Nearly 70% of institutional investors in Ethereum (ETH) are actively involved in ETH staking, with 60.6% of these opting for third-party staking platforms. A recent report by Blockworks Research reveals that 69.2% of institutional holders of Ethereum are engaged in staking the platform’s native ETH token, with 78.8% of these participants being investment firms and asset managers. Notably, approximately 22.6% of these investors report that ETH or an ETH-based liquid staking token (LST) accounts for more than 60% of their entire portfolio allocation.

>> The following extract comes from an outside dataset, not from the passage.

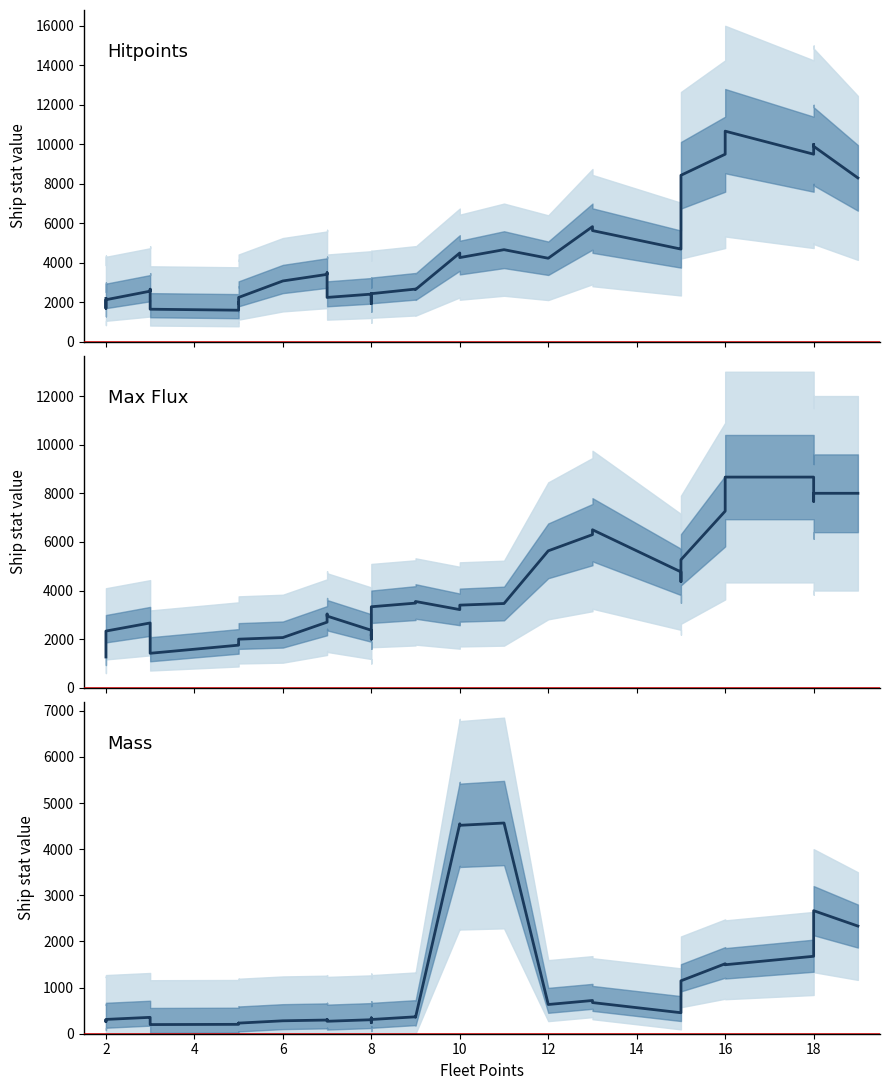

Is the value of Max Flux at 29 greater than the value of Hitpoints at 28?

Yes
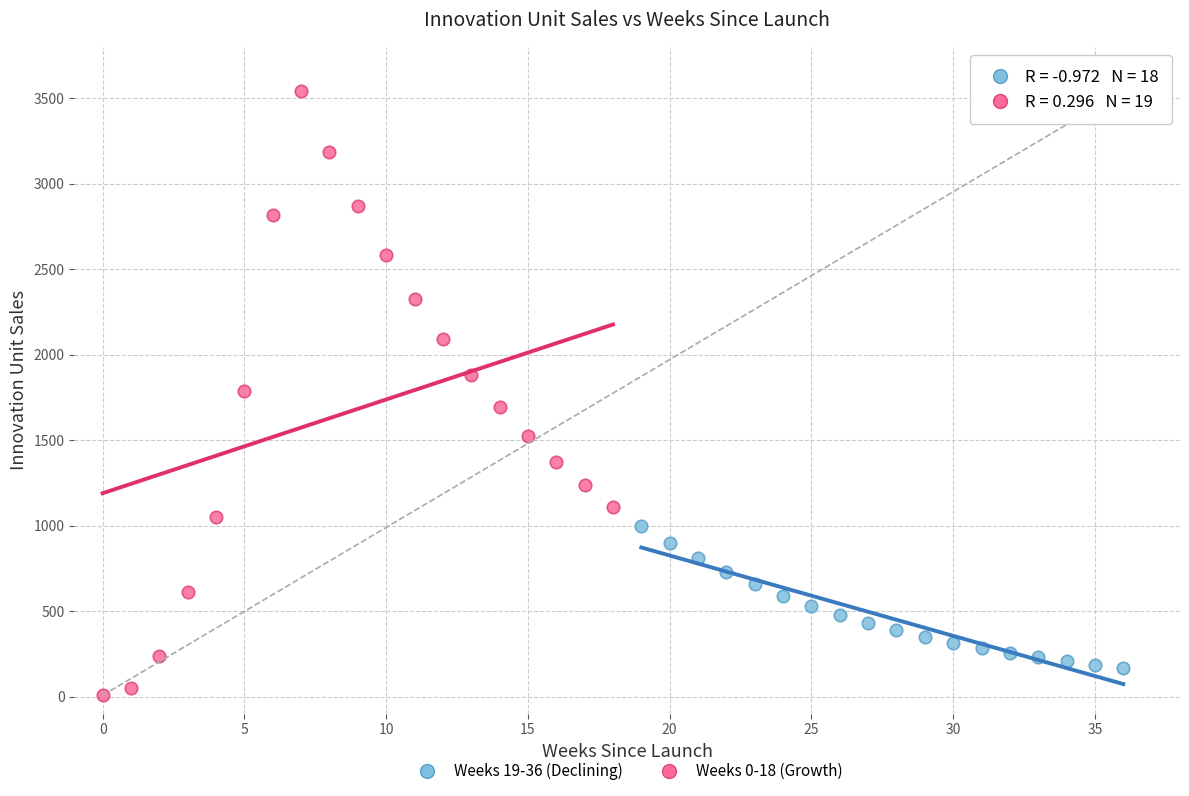

What are all the series names shown in the legend?

Weeks 19-36 (Declining), Weeks 0-18 (Growth)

The Ethereum staking landscape has undergone significant transformation following the network’s transition from a proof-of-work (PoW) to a proof-of-stake (PoS) consensus mechanism during the Merge upgrade. Currently, there are close to 1.1 million on-chain validators staking 34.8 million ETH on the network. Post-Merge, Ethereum participants were granted the ability to withdraw their ETH only after the Shapella upgrade in April 2023. Following the initial phase of ETH withdrawals, the network has seen consistent inflows, indicating robust demand for ETH staking. Presently, 28.9% of the total ETH supply is staked, making it the network with the highest dollar value of staked assets, valued at over $115 billion.
The annualized yield from staking ETH is approximately 3%. As more ETH is staked, the yield proportionally decreases. However, network validators can also earn additional ETH through priority transaction fees during periods of high network activity.
Anyone can participate in ETH staking, either independently as a solo staker or by delegating their ETH to a third-party staking platform. While solo staking offers complete control over one’s ETH, it requires staking at least 32 ETH, equivalent to over $83,000 at the current market price of $2,616. In contrast, staking via third-party platforms allows holders to stake with as little as 0.1 ETH, though this necessitates relinquishing some control over their assets. Ethereum co-founder Vitalik Buterin has recently emphasized the need to reduce entry requirements for ETH solo stakers to promote greater network decentralization.
Currently, approximately 18.7% of ETH stakers are solo stakers, though this practice is losing favor due to the high entry threshold and the inefficiency of locked capital. The report notes that once ETH is locked in staking, it cannot be utilized for other financial activities within the DeFi ecosystem, such as providing liquidity to DeFi primitives or using ETH as collateral for loans. This presents an opportunity cost for solo stakers, who must also consider the dynamic network reward rates of staked ETH to maximize their risk-adjusted yield potential. Consequently, third-party staking solutions are growing in popularity among ETH stakers, though these platforms—dominated by centralized exchanges and liquid staking protocols—raise concerns about network centralization.
Almost 48.6% of ETH stakers using third-party platforms rely on integrated services like Coinbase, Binance, and Kiln. The report identifies key factors driving institutional investors to use third-party staking platforms, including platform reputation, supported networks, pricing, ease of onboarding, competitive costs, and platform expertise.
Despite the evolving Ethereum staking ecosystem, this growth has not yet significantly influenced ETH’s price. ETH has underperformed against BTC for an extended period but recently gained traction following the US Federal Reserve’s decision to cut interest rates. Some crypto research firms remain optimistic about ETH’s potential to rebound against BTC later this year. As of press time, ETH is trading at $2,616, up 0.8% in the past 24 hours.